A key thing I found interesting was the family dynamics and trauma being repeated over and over again in a way that was blatantly obvious. Eleanor’s father keeps getting together and marrying women who are massively controlling, guiding him away from seeing his children despite it’s what he wants to do. Her mother chases after a man with a broken son, and once he leaves her, she, too, is left broken. Her own mother was the same way, divorced multiple times before living out her final days abroad. Jonas and Peter are parallels to each other: one is British and a writer, another an American painter and gallery owner. This just shows that they are foils, meant to be two sides of the same coin that Eleanor must flip. Both have mothers that don’t like Elle, both are seemingly wealthy considering their circumstances.
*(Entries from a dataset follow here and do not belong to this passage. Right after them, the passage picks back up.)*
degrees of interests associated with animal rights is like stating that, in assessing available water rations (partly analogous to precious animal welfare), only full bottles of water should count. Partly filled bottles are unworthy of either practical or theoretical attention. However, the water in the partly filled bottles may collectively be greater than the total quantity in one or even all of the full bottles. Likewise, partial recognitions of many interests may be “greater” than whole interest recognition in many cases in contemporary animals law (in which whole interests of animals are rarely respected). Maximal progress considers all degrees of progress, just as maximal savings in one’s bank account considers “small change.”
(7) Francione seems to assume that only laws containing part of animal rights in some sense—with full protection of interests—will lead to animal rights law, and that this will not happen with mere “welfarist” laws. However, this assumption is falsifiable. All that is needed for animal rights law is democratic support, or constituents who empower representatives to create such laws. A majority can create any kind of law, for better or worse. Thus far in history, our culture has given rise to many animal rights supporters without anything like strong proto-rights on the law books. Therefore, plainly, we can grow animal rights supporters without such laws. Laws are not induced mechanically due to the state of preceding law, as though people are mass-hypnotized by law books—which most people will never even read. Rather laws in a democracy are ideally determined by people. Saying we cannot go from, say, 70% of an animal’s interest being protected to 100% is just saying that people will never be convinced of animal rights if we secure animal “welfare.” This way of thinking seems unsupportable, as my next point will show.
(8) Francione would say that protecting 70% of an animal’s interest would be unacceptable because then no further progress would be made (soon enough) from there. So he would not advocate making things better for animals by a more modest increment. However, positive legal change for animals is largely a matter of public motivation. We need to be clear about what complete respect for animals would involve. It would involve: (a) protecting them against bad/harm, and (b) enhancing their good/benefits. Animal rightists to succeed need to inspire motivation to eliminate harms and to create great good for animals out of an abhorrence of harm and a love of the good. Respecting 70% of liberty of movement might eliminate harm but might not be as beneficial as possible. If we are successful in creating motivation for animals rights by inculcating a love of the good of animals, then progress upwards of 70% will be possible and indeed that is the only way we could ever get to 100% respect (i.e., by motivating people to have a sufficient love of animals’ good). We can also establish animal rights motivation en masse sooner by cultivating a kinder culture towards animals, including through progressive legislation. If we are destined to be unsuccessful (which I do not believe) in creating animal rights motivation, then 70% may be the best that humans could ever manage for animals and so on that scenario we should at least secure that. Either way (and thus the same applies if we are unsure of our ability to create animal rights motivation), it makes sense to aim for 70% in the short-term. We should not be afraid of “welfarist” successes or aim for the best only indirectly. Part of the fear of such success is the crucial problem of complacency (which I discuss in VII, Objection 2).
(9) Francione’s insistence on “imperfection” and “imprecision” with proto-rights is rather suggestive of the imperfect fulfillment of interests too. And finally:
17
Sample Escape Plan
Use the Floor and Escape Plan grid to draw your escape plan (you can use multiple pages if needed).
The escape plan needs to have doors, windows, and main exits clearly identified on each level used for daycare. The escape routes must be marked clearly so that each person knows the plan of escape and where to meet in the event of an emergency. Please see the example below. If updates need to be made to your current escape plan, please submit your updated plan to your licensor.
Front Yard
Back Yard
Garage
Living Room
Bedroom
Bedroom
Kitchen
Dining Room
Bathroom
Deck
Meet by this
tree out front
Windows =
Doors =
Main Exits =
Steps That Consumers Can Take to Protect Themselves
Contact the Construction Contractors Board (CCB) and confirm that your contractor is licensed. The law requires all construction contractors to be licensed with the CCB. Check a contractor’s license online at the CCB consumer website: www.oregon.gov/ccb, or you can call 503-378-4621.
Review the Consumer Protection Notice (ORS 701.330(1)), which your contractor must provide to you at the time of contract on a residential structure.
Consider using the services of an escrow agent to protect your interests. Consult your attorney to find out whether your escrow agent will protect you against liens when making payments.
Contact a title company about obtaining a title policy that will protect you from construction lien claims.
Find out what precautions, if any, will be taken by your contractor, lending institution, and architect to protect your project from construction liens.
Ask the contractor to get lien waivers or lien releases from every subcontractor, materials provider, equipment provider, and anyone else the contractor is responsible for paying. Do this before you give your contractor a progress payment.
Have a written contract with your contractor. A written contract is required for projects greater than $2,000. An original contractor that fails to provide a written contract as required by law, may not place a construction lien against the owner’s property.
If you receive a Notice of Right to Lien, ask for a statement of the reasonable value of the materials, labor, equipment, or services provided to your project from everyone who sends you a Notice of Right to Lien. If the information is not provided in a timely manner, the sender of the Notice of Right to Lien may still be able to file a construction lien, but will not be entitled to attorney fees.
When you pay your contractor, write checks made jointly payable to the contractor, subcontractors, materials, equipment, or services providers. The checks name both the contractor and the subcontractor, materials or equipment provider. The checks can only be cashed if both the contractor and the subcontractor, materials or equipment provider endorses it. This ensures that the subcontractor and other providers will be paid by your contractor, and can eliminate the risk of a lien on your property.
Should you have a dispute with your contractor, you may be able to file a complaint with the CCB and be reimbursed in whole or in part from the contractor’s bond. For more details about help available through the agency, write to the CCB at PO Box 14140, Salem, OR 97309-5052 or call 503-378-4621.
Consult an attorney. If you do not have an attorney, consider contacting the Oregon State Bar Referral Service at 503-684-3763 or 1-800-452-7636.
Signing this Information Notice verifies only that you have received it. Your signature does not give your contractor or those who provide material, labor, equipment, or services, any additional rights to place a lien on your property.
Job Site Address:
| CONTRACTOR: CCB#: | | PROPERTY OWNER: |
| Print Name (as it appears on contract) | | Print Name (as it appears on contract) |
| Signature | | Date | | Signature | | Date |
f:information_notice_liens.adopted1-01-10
This was a well-structured and well-written novel, I found the writing to be quite engaging. Although I didn’t enjoy the story as much as I thought I would, I still kept reading. In other cases I would’ve dropped the novel like a hotcake, but I kept going until the very end. I didn’t agree with the main character, and while I could understand how her trauma informed her life, I don’t think her decisions were worth risking all the stability and love she had created with Peter and their three children. She’s just repeating her toxic family dynamics in a way that isn’t healthy. The characters also felt like pseudo-intellectual NYC types. Met a lot of these type of people personally, so it struck a chord in me.
Overall Thoughts
It’s not a bad book, but I definitely think it isn’t everyone’s cup of tea. It gets a little too graphic on describing sexual assault, which can be majorly triggering for some people. This is a very debatable book in the way that it has an open-ending, although some people might think it’s definitely Jonas she chose at the end of the day, but also because it’s questionable if she made the right decisions. She saw how divorce and remarriage impacted her own life, which should be a major warning sign to her. The book really sucks you in too, which is a demonstration in good writing because even if you don’t agree with the narrator, you still keep reading. Give it a shot if any of this sounds interesting to you.